つまり、その土地で育てられる作物、その土地に生えている旬の植物を採り、そこにある調味料で食べるというシンプルな選択しかない。
そしてそれが、食の原点なのかもしれない。

 

心が満たされるという満腹感

折しも、一人暮らしの息子が正月に帰省した。
仕事が忙しいと、コンビニやお惣菜で済ますこともあるという。
年末におせちを作るのが楽しみな私は、昔ながらのおせちを並べた。
煮しめや黒豆、田作りといった地味なおせちなので、「お代わりあるよ」と声をかけると
「心が満たされたから、十分です」という返事がきた。

そういえば先日、夫にも具沢山の味噌汁と糠(ぬか)で漬けた沢庵、玉子焼きだけの食事をだした。野菜は夫が菜園で作ったもの、味噌は自家製。沢庵は糠と塩で漬けただけのシンプルなものなのだが、「これだけでも満足感があるんだな」と言っていた。
満腹感、満足感とは、私たちがふだん感じている贅沢なものではないところからくるのだということを感じた一ヵ月だった。

料理ももちろんだが、手作りの漬物には祈りがある、と思うのは私だけだろうか?

私に梅干しの漬け方を教えてくれた先輩は、毎年、祈るように梅を漬けていた。
科学的なエビデンスはよく知らないが、「梅がかびるのは不吉」という経験をされていて、身も心も清めに清めて漬けるよう指導してくださった。
そのためか、今でも梅を買った日から梅酢があがるまでの数週間、毎日甕(かめ)の前で祈らずにはいられない。
しかし、梅以外の漬物に関しても、材料の出来は毎年違うし漬けあがるまでは味見はできないので、毎年作りながら「おいしく漬かりますように」と祈っている自分がいる。

土井先生は、日本料理について次のように書かれている。

“日本料理は、人間の技術の進歩から生まれたものではありません。お天道様が作った食材はすべてが神なのですから、おろそかに扱うことはありません。そんなことをすればバチがあたります。神様がそこにいるように、手を洗って、きれいな手で触れ、一つ一つ料理をしたのです。食文化とは、気候風土とともに大自然を畏怖し、神様を感じながら生まれたものなのです。”(一汁一菜でよいという提案より引用)

 

出口すみ子 大本二代教主の御示し
「お土を拝むような心になったら、なんぼでもご神徳がいただかれます。大地は国祖大神様のおからだであるということに気がつき、もったいないという心になったら、なんぼでもお米でも、野菜でも穫らさしていただけますよ。」(「愛善苑」昭和22年11月1日号)

 

一汁一菜の先にあるもの

一汁一菜と聞くと、とても粗食でわびしいだけのもの、というイメージがあったのだが、それは私の勘違いだったというのは、うれしい発見だった。

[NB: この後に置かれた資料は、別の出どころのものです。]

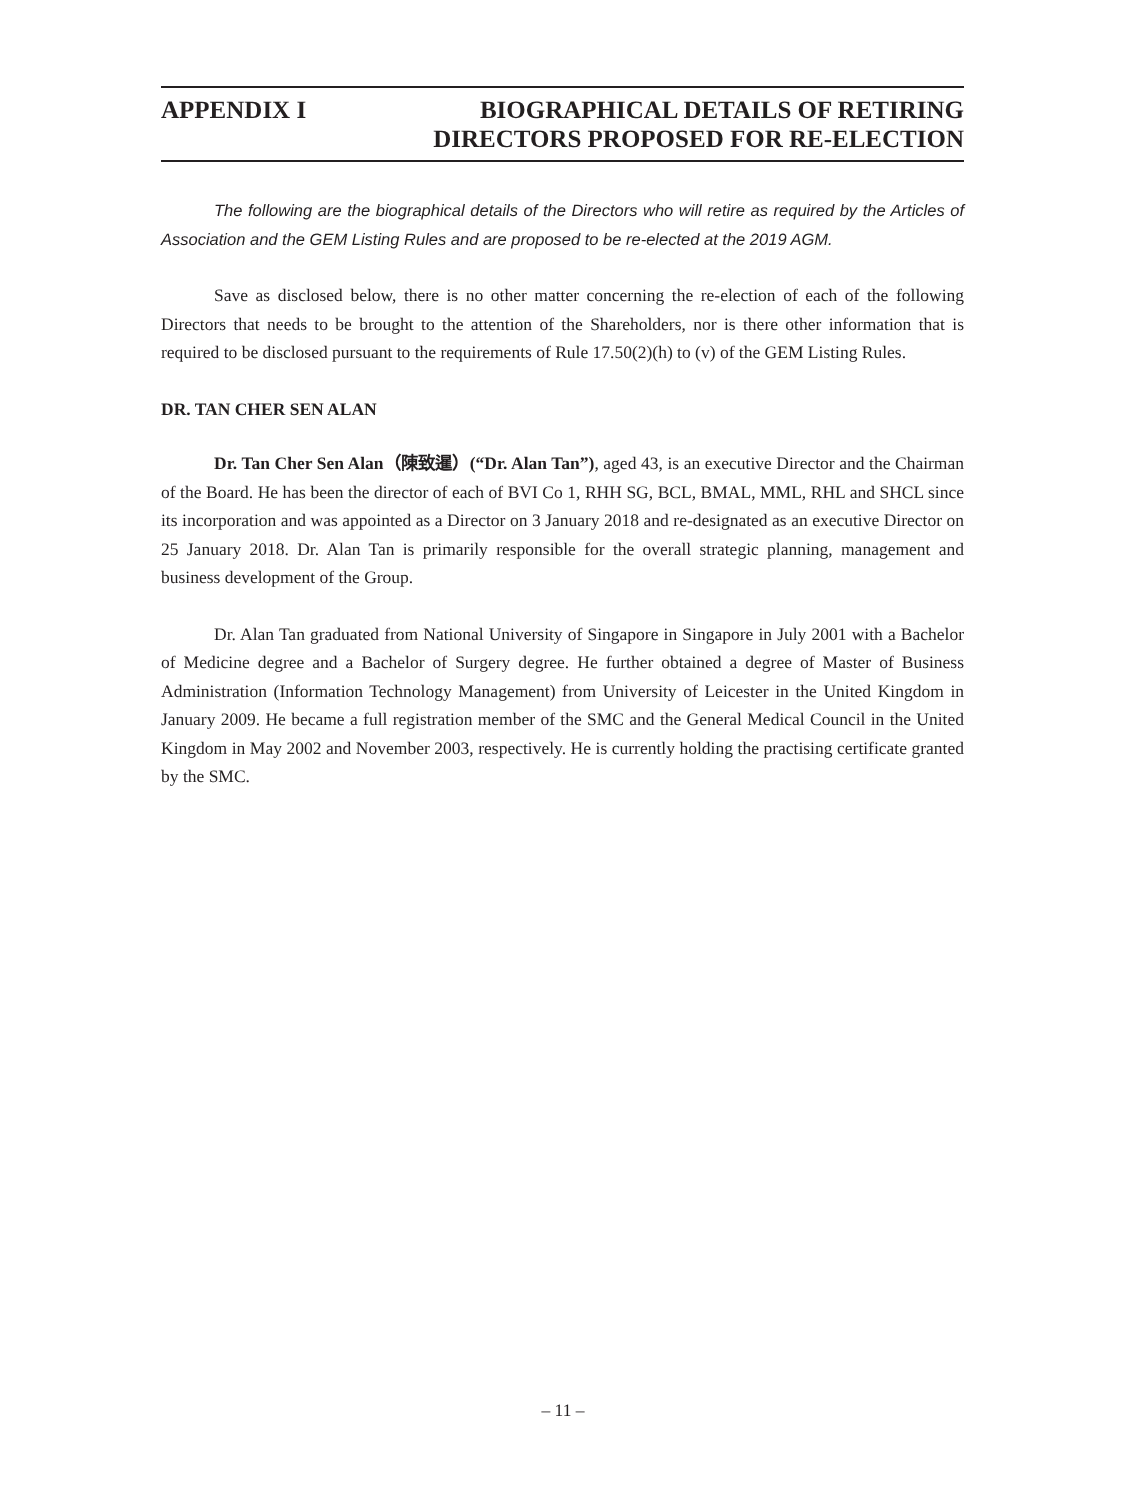APPENDIX I BIOGRAPHICAL DETAILS OF RETIRING
DIRECTORS PROPOSED FOR RE-ELECTION
The following are the biographical details of the Directors who will retire as required by the Articles of Association and the GEM Listing Rules and are proposed to be re-elected at the 2019 AGM.
Save as disclosed below, there is no other matter concerning the re-election of each of the following Directors that needs to be brought to the attention of the Shareholders, nor is there other information that is required to be disclosed pursuant to the requirements of Rule 17.50(2)(h) to (v) of the GEM Listing Rules.
DR. TAN CHER SEN ALAN
Dr. Tan Cher Sen Alan（陳致暹）(“Dr. Alan Tan”), aged 43, is an executive Director and the Chairman of the Board. He has been the director of each of BVI Co 1, RHH SG, BCL, BMAL, MML, RHL and SHCL since its incorporation and was appointed as a Director on 3 January 2018 and re-designated as an executive Director on 25 January 2018. Dr. Alan Tan is primarily responsible for the overall strategic planning, management and business development of the Group.
Dr. Alan Tan graduated from National University of Singapore in Singapore in July 2001 with a Bachelor of Medicine degree and a Bachelor of Surgery degree. He further obtained a degree of Master of Business Administration (Information Technology Management) from University of Leicester in the United Kingdom in January 2009. He became a full registration member of the SMC and the General Medical Council in the United Kingdom in May 2002 and November 2003, respectively. He is currently holding the practising certificate granted by the SMC.
– 11 –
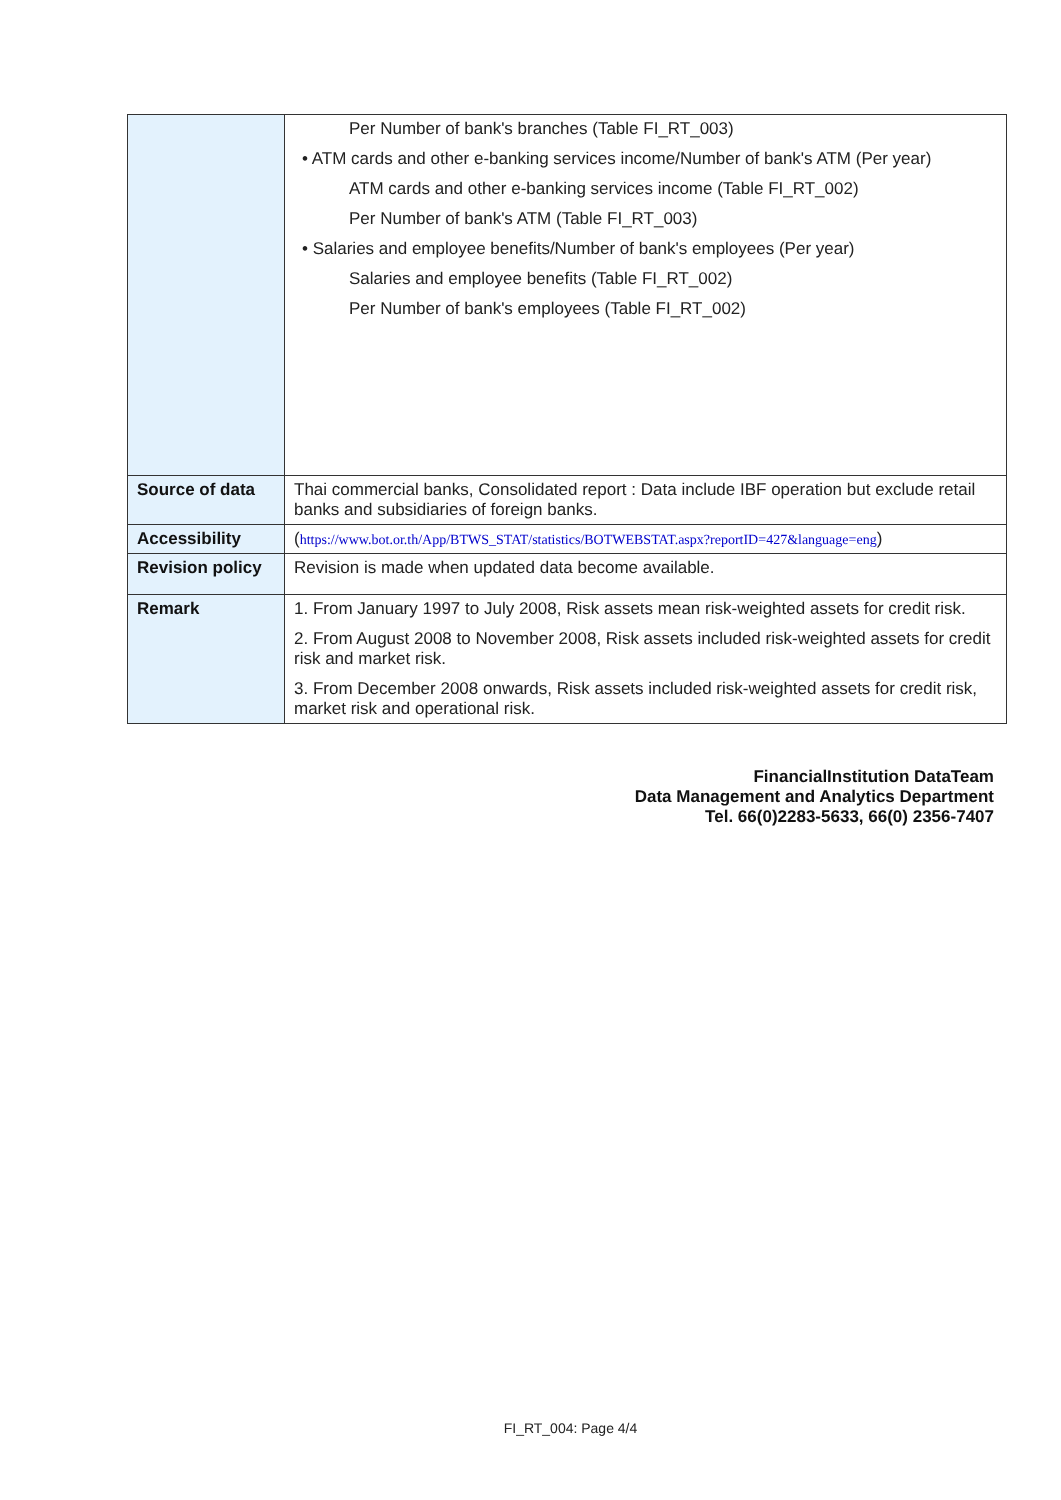| | Per Number of bank's branches (Table FI_RT_003) • ATM cards and other e-banking services income/Number of bank's ATM (Per year) ATM cards and other e-banking services income (Table FI_RT_002) Per Number of bank's ATM (Table FI_RT_003) • Salaries and employee benefits/Number of bank's employees (Per year) Salaries and employee benefits (Table FI_RT_002) Per Number of bank's employees (Table FI_RT_002) |
| Source of data | Thai commercial banks, Consolidated report : Data include IBF operation but exclude retail banks and subsidiaries of foreign banks. |
| Accessibility | ( https://www.bot.or.th/App/BTWS_STAT/statistics/BOTWEBSTAT.aspx?reportID=427&language=eng ) |
| Revision policy | Revision is made when updated data become available. |
| Remark | 1. From January 1997 to July 2008, Risk assets mean risk-weighted assets for credit risk. 2. From August 2008 to November 2008, Risk assets included risk-weighted assets for credit risk and market risk. 3. From December 2008 onwards, Risk assets included risk-weighted assets for credit risk, market risk and operational risk. |
FinancialInstitution DataTeam
Data Management and Analytics Department
Tel. 66(0)2283-5633, 66(0) 2356-7407
FI_RT_004: Page 4/4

そして、身近に土がある、農ができる環境があるということが、どれほどの豊かさを人間に与えるのかということも感じられた。
しかも、一汁一菜は、日本人としての生き方そのものを教えてくれるという。

豊かになろうと足し算をしていく必要はなく、もともと豊かな物をそのままいただくという一汁一菜は、食、環境までも変えていけるものの一つかもしれない。
土井先生の「一汁一菜でよいという提案」を読んでその思いを強くした。

この身近な豊かさを大事にできますように。
そして今年が実りの豊かな年になりますように。

「人はみな土より生まれ土に生き土の恩受け土にかくるる」(出口すみ子 大本二代教主)

 

最後までお読みいただき、ありがとうございました。